The officer must have reasonable grounds to suspect that goods liable for forfeiture are kept on the premises and that the goods are likely to be removed, destroyed or lost before a search warrant can be obtained and executed. Writs of assistance are valid from the date of issue and cease to be valid six months after the end of the reign of the monarch under which the order was issued.

== In Canada ==
Until 1985, four federal statutes in Canada—the Customs Act, Excise Tax Act, Food and Drugs Act, and Narcotic Control Act—provided that writs of assistance were to be granted to officers of the Royal Canadian Mounted Police and other federal officers, on a mandatory basis, for enforcement purposes. The notion of a writ of assistance in Canadian statute dates back at least to 1847, when a statute of the Province of Canada was passed providing for writs of assistance in customs enforcement; a statute of Nova Scotia referred to such a writ in 1834, while a New Brunswick statute dated to 1846.

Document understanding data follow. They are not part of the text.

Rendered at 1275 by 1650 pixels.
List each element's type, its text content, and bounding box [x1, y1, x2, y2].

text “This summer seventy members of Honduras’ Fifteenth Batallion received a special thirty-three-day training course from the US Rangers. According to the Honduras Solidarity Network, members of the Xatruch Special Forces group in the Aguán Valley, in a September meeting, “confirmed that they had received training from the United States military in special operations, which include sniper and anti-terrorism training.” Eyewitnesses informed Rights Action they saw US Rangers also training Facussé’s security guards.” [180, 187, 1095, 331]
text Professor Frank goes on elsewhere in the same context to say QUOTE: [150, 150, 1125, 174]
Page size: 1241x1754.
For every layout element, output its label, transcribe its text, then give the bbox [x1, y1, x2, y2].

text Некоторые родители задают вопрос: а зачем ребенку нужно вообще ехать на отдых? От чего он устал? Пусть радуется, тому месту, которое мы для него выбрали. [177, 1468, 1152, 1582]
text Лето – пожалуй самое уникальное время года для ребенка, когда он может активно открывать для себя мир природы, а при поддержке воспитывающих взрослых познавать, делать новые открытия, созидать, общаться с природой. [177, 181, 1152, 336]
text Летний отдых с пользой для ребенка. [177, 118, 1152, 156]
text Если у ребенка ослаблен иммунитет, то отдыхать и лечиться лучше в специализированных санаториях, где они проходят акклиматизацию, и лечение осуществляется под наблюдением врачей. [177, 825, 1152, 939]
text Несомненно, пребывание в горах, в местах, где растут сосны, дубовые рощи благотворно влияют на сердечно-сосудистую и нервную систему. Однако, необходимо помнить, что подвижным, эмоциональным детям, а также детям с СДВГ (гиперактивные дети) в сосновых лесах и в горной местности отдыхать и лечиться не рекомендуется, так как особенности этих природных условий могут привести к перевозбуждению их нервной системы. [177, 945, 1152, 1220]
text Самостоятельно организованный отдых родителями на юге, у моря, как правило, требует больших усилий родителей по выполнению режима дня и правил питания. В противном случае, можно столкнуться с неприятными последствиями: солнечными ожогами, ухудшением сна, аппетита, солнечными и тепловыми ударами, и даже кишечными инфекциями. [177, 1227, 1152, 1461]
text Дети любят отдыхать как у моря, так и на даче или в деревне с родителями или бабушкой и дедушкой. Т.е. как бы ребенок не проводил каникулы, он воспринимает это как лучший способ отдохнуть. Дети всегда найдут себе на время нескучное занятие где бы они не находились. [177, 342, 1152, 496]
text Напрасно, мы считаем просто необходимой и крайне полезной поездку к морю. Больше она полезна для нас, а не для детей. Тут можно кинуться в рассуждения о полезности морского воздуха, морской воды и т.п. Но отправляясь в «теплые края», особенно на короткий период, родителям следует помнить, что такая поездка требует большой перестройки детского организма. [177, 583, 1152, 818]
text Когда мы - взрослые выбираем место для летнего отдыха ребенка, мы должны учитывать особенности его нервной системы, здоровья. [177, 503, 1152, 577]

Statutory writs of assistance were described by the Exchequer Court of Canada (now the Federal Court) as "in effect, search warrants unrelated to any particular suspected offence and of continuing operation, which are issued to members of the Royal Canadian Mounted Police and other officers in the service of the Government of Canada to have effect as long as the holder continues to hold the position by virtue of which the writ was issued to him." Perhaps more concisely, one commentator described the legal effect of a writ of assistance as, "to all intents and purposes, a blanket warrant" which "authorizes the holder to search for particular things (e.g., controlled drugs or smuggled goods) anywhere and at any time."

However, since judicial authorization was not required for any given search conducted pursuant to a writ of assistance, this characterization is somewhat misleading. Rather, as noted by the Law Reform Commission of Canada in a 1983 report, "[i]n essence, they are documents that identify their holders as members of a specific class of peace officers with special powers of warrantless search and seizure." Moreover, although search warrants are subject to various common law requirements of particularity, the same was not evidently true for statutory writs of assistance.

In 1984, the Ontario Court of Appeal declared statutory writs of assistance to be contrary to section 8 of the Canadian Charter of Rights and Freedoms. Statutory writs of assistance were repealed in Canada in 1985.